2.2.6.3 NEGO_MESSAGE
The NEGO_MESSAGE structure message is used to begin and exchange negotiation of security mechanisms. This message is sent from the initiator to the acceptor with the message type set to MESSAGE_TYPE_INITIATOR_NEGO to begin the negotiation. The initiator uses this message to specify the set of supported security mechanisms. The acceptor then responds with a NEGO_MESSAGE message, with the message type set to MESSAGE_TYPE_ACCEPTOR_NEGO and with its own list of supported security mechanisms. This message contains signatures for protecting the NEGOEX negotiation and might also contain the optimistic mechanism token.
The NEGO_MESSAGE structure has the following definition.
-
struct { MESSAGE_HEADER Header; UCHAR Random[32]; ULONG64 ProtocolVersion; AUTH_SCHEME_VECTOR AuthSchemes; EXTENSION_VECTOR Extensions; } NEGO_MESSAGE;
Header: A MESSAGE_HEADER structure, as specified in section 2.2.6.2. Its MessageType field can carry from the MESSAGE_TYPE enumeration (section 2.2.6.1) either the value MESSAGE_TYPE_INITIATOR_NEGO for the initiator or the value MESSAGE_TYPE_ACCEPTOR_NEGO for the acceptor.

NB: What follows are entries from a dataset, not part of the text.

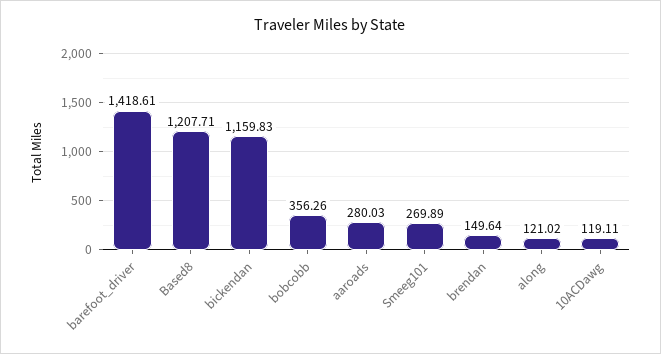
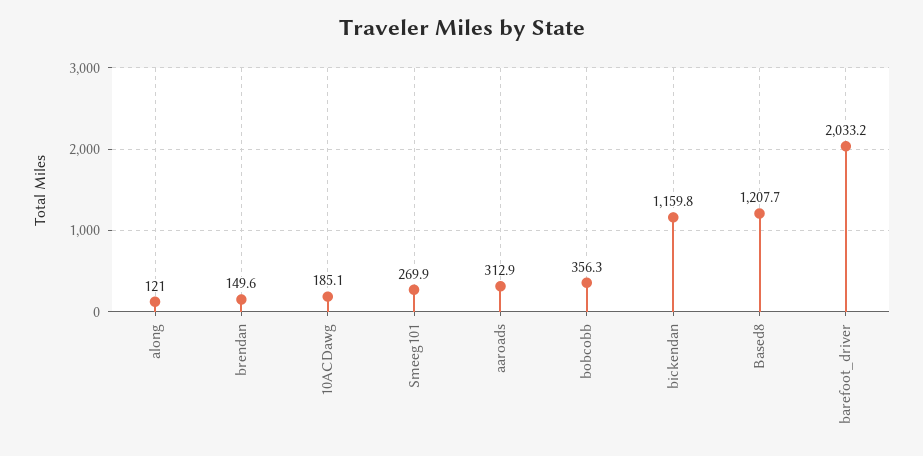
barefoot_driver: 1418.61 -> 2033.2
aaroads: 280.03 -> 312.9
10ACDawg: 119.11 -> 185.1

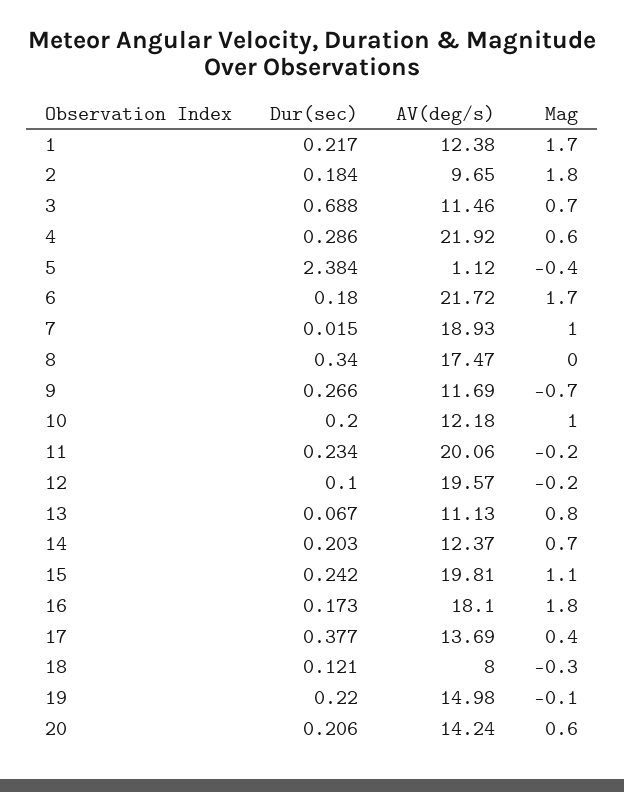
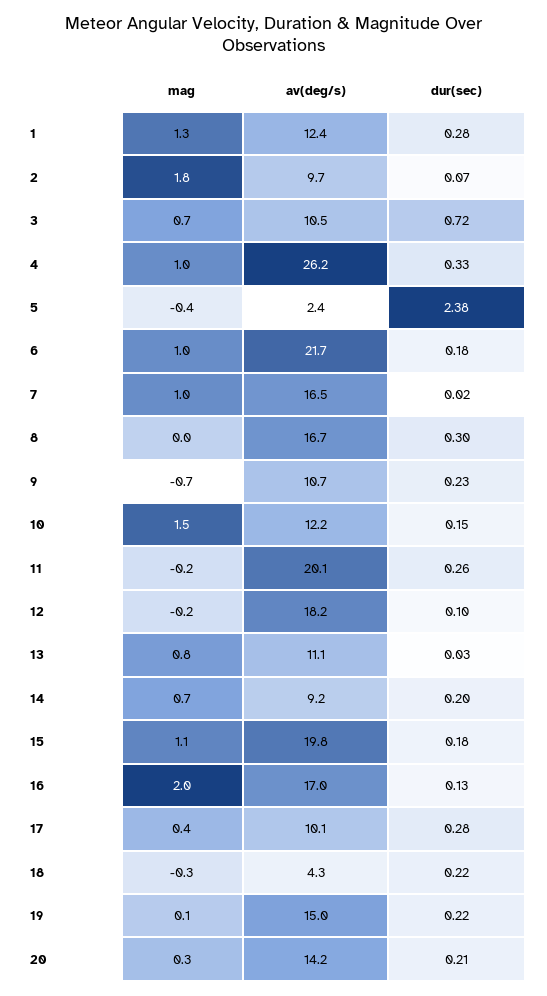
Dur(sec), 1: 0.217 -> 0.28
Mag, 1: 1.7 -> 1.3
Dur(sec), 2: 0.184 -> 0.07
Dur(sec), 3: 0.688 -> 0.72
AV(deg/s), 3: 11.46 -> 10.5
Dur(sec), 4: 0.286 -> 0.33
AV(deg/s), 4: 21.92 -> 26.2
Mag, 4: 0.6 -> 1
AV(deg/s), 5: 1.12 -> 2.4
Mag, 6: 1.7 -> 1
AV(deg/s), 7: 18.93 -> 16.5
Dur(sec), 8: 0.34 -> 0.3
AV(deg/s), 8: 17.47 -> 16.7
Dur(sec), 9: 0.266 -> 0.23
AV(deg/s), 9: 11.69 -> 10.7
Dur(sec), 10: 0.2 -> 0.15
Mag, 10: 1 -> 1.5
Dur(sec), 11: 0.234 -> 0.26
AV(deg/s), 12: 19.57 -> 18.2
Dur(sec), 13: 0.067 -> 0.03
AV(deg/s), 14: 12.37 -> 9.2
Dur(sec), 15: 0.242 -> 0.18
Dur(sec), 16: 0.173 -> 0.13
AV(deg/s), 16: 18.1 -> 17
Mag, 16: 1.8 -> 2
Dur(sec), 17: 0.377 -> 0.28
AV(deg/s), 17: 13.69 -> 10.1
Dur(sec), 18: 0.121 -> 0.22
AV(deg/s), 18: 8 -> 4.3
Mag, 19: -0.1 -> 0.1
Mag, 20: 0.6 -> 0.3

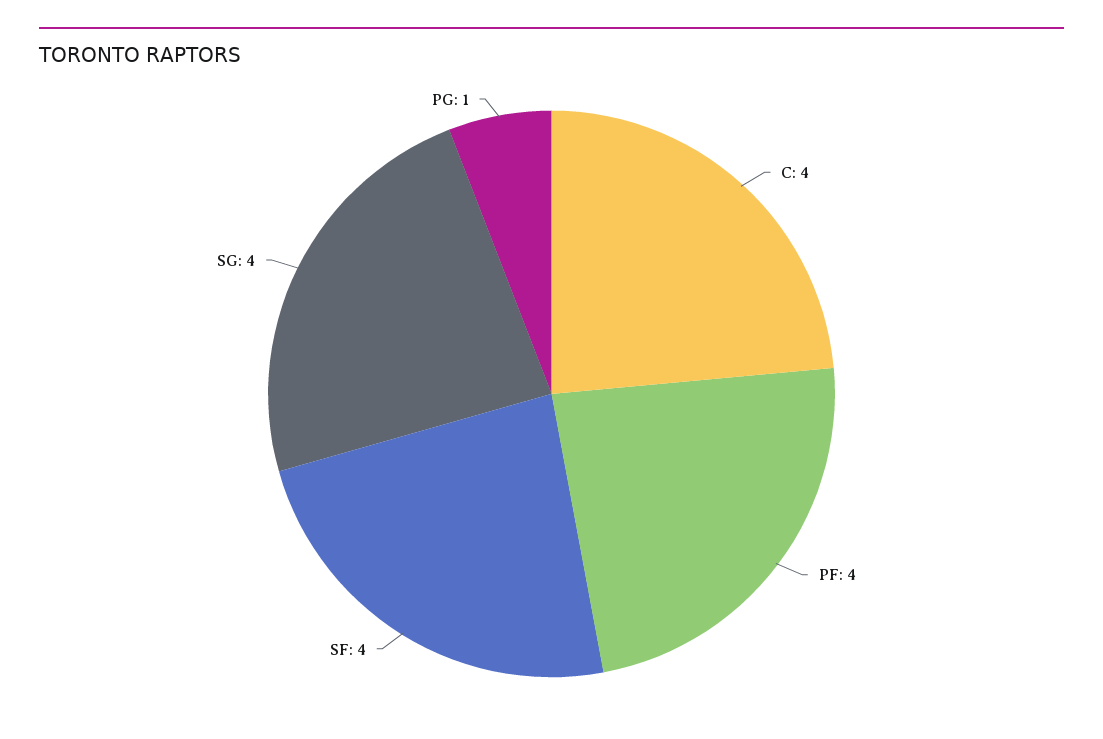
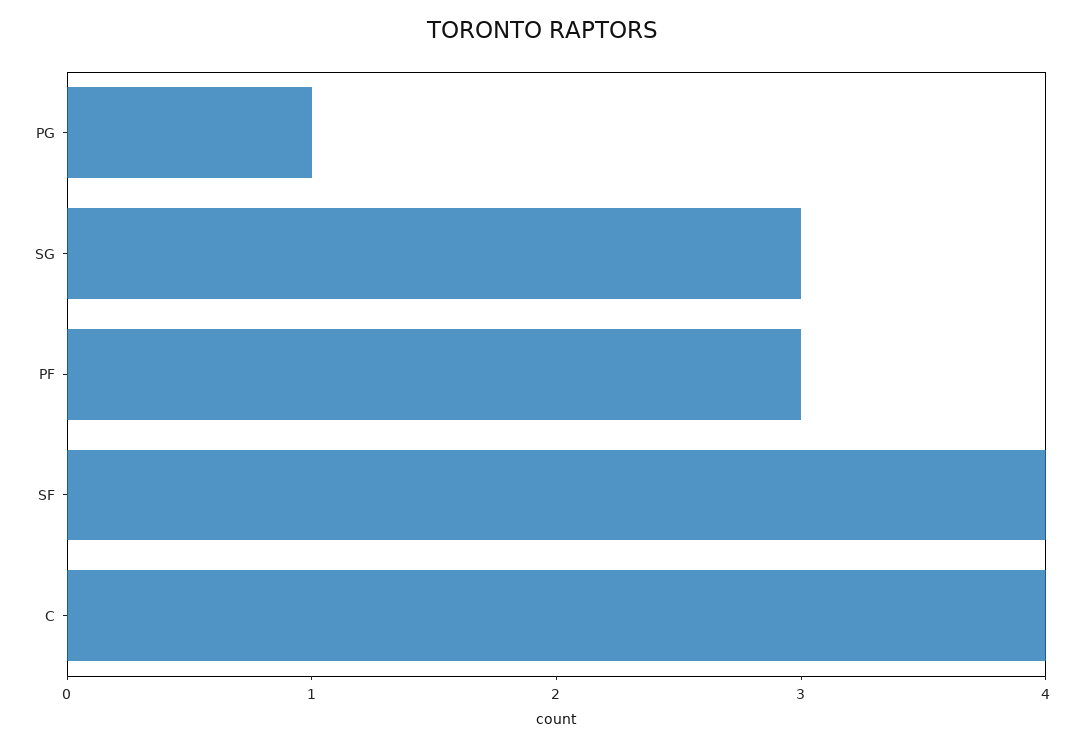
PF: 4 -> 3
SG: 4 -> 3

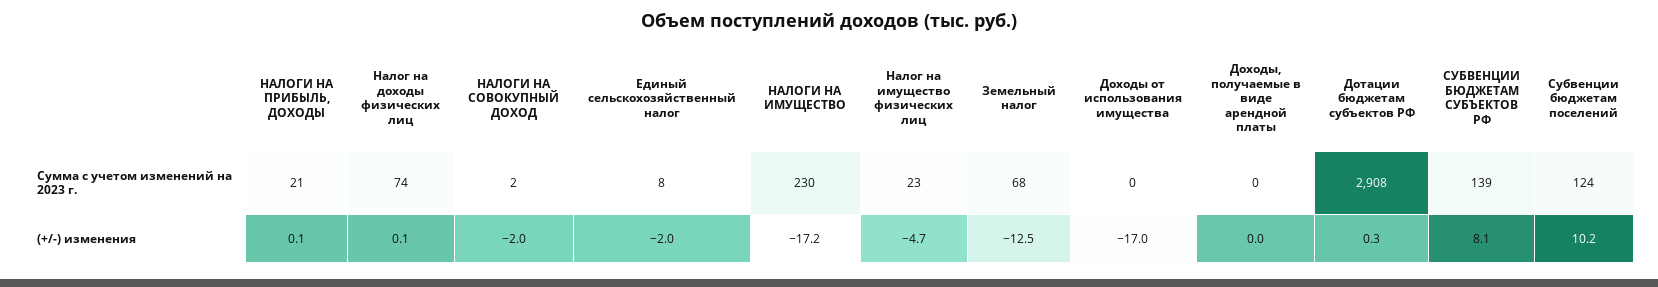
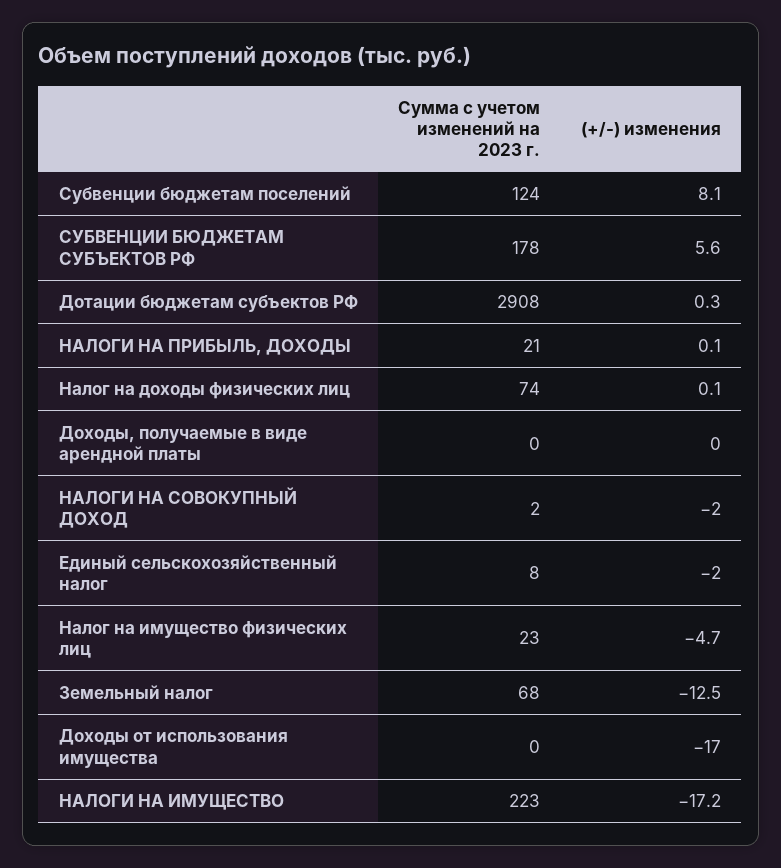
НАЛОГИ НА ИМУЩЕСТВО, Сумма с учетом изменений на 2023 г.: 230 -> 223
СУБВЕНЦИИ БЮДЖЕТАМ СУБЪЕКТОВ РФ, Сумма с учетом изменений на 2023 г.: 139 -> 178
СУБВЕНЦИИ БЮДЖЕТАМ СУБЪЕКТОВ РФ, (+/-) изменения: 8.1 -> 5.6
Субвенции бюджетам поселений, (+/-) изменения: 10.2 -> 8.1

Random: A UCHAR integer array. The Random field is filled using a secure random number generator, as specified in section 2.2.4.
ProtocolVersion: A ULONG64 type that indicates the numbered version of this protocol. This field contains 0.
AuthSchemes: An AUTH_SCHEME_VECTOR structure, as specified in section 2.2.5.2.2, that contains an ordered list of available, supported security mechanism IDs in decreasing order of preference.
Extensions: All negative extension types are critical (the highest bit is set to 1). If the receiver does not understand a critical extension, the authentication attempt MUST be rejected.